The research described in this thesis was designed to establish a simple yet quantitative analytical tool based on ordering transitions of liquid crystals (LCs) that can be used to report a broad range of interfacial phenomena, including the presence of specifically captured proteins on surfaces. The investigations described within are organized into three parts.;The first part of this thesis describes the engineering of poly(dimethylsiloxane) (PDMS) surfaces for the specific capture and transfer of the human epidermal growth factor receptor (EGFR).

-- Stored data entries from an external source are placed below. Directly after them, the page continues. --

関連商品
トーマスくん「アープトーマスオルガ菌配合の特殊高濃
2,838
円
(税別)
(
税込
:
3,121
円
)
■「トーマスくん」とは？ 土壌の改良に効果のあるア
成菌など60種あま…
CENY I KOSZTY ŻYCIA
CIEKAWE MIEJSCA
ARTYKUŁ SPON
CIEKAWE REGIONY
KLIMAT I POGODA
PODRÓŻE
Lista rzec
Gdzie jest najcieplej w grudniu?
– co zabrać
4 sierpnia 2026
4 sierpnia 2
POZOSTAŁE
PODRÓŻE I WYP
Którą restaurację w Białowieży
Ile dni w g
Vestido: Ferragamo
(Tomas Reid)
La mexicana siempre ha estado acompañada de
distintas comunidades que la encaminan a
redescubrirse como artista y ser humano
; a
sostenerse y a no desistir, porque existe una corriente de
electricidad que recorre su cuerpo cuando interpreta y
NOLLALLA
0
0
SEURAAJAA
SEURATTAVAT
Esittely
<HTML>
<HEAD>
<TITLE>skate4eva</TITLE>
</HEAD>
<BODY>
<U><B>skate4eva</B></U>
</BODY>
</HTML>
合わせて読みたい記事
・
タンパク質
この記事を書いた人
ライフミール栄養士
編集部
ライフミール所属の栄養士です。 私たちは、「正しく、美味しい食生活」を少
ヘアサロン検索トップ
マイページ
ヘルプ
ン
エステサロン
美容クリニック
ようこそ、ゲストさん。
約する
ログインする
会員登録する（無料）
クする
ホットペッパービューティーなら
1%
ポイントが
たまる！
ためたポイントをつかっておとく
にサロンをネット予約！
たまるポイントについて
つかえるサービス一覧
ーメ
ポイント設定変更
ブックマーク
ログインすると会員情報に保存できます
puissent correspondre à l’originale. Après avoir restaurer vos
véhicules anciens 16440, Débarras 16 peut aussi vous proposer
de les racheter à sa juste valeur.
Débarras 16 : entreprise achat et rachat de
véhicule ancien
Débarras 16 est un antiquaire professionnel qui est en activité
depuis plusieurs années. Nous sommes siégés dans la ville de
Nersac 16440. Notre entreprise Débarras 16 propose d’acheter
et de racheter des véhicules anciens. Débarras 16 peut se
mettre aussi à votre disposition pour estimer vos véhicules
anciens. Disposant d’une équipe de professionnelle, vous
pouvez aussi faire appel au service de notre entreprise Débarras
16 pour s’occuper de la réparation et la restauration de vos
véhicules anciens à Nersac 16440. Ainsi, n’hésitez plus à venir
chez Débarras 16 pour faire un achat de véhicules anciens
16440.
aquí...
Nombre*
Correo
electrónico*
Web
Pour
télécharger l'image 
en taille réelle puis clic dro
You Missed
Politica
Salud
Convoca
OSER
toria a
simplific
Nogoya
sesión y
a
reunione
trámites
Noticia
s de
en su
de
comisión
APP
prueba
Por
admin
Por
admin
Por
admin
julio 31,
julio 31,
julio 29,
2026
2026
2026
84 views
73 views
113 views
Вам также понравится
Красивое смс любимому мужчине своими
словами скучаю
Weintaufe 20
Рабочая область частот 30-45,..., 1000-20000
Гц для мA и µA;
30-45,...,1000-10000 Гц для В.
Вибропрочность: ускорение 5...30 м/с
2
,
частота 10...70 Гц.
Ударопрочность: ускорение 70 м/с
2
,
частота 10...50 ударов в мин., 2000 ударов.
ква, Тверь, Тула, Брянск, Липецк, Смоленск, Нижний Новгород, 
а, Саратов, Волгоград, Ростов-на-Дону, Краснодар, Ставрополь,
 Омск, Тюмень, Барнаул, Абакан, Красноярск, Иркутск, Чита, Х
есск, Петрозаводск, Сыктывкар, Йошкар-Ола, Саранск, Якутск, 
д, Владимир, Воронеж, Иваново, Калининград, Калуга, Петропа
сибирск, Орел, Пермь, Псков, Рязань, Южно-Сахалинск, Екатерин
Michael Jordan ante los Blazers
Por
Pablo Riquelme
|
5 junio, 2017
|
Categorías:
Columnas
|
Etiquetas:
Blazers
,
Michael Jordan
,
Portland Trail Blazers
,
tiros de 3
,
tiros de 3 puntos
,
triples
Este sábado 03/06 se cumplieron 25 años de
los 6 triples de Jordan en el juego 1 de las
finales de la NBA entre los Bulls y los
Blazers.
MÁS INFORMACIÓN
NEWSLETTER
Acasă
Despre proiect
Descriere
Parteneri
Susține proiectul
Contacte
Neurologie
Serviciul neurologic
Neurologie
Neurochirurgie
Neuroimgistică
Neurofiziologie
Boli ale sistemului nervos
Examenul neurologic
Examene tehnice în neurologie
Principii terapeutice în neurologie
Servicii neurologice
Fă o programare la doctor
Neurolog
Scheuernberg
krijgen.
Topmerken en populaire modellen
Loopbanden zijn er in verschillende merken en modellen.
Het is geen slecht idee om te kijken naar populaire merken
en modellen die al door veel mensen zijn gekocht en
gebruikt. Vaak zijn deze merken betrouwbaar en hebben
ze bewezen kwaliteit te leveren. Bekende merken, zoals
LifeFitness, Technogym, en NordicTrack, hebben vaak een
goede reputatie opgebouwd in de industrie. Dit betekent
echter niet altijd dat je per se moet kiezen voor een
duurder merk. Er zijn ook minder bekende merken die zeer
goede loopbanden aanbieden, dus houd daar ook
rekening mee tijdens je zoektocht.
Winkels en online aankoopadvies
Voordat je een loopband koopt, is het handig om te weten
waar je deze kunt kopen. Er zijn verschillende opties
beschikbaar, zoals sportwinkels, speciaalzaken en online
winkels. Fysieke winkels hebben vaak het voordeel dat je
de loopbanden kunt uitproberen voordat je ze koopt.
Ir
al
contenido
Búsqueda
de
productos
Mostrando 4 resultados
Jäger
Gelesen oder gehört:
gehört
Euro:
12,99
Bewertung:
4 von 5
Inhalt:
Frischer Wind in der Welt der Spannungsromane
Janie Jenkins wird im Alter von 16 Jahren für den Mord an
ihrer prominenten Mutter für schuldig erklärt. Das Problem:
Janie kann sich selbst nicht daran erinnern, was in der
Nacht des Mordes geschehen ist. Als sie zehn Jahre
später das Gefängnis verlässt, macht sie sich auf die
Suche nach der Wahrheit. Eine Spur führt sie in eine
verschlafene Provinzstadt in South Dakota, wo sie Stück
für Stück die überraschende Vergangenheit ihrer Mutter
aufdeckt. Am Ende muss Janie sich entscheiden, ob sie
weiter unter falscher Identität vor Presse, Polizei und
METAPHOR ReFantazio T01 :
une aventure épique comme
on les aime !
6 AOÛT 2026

By taking advantage of 32P-radiolabeling of the autophosphorylation domain of the EGFR, we quantitatively investigate the efficiency of capture and subsequent transfer of the EGFR to a gold surface that has been chemically functionalized using self-assembled monolayers (SAMs).;The second part of this thesis describes an automated analysis technique for spatially mapping the orientation of twisted nematic liquid crystals (TNLCs) with micrometer resolution over millimeter-sized surfaces. Using this technique, we measure the response of TNLCs to the co-adsorption of mixed SAMs, the displacement of one SAM by another and the change in liquid crystal orientation in the presence of surface-bound proteins.;The final part of this thesis details the use of a simple model to identify a range of optimal conditions that will maximize the sensitivity of TNLCs to the presence of surface-bound proteins. We describe results that show how these optimal conditions can be realized in a precise and controllable manner through facile routes that involve the control of the nanoscale structure and/or chemical composition of the detection surface. We demonstrate that the sensitivity of the TNLC increases, as predicted by the model, through the use of affinity contact printing (alphaCP) of EGFR onto the optimized detection surface. Combined with the high spatial resolution of LC-based analysis, this work has the potential to enable measurements of single cell quantities of EGFR.;The results of the research described in this thesis, when taken together, form the basis for quantitative liquid crystal-based analytical techniques for the detection of small quantities of clinically relevant biomolecules.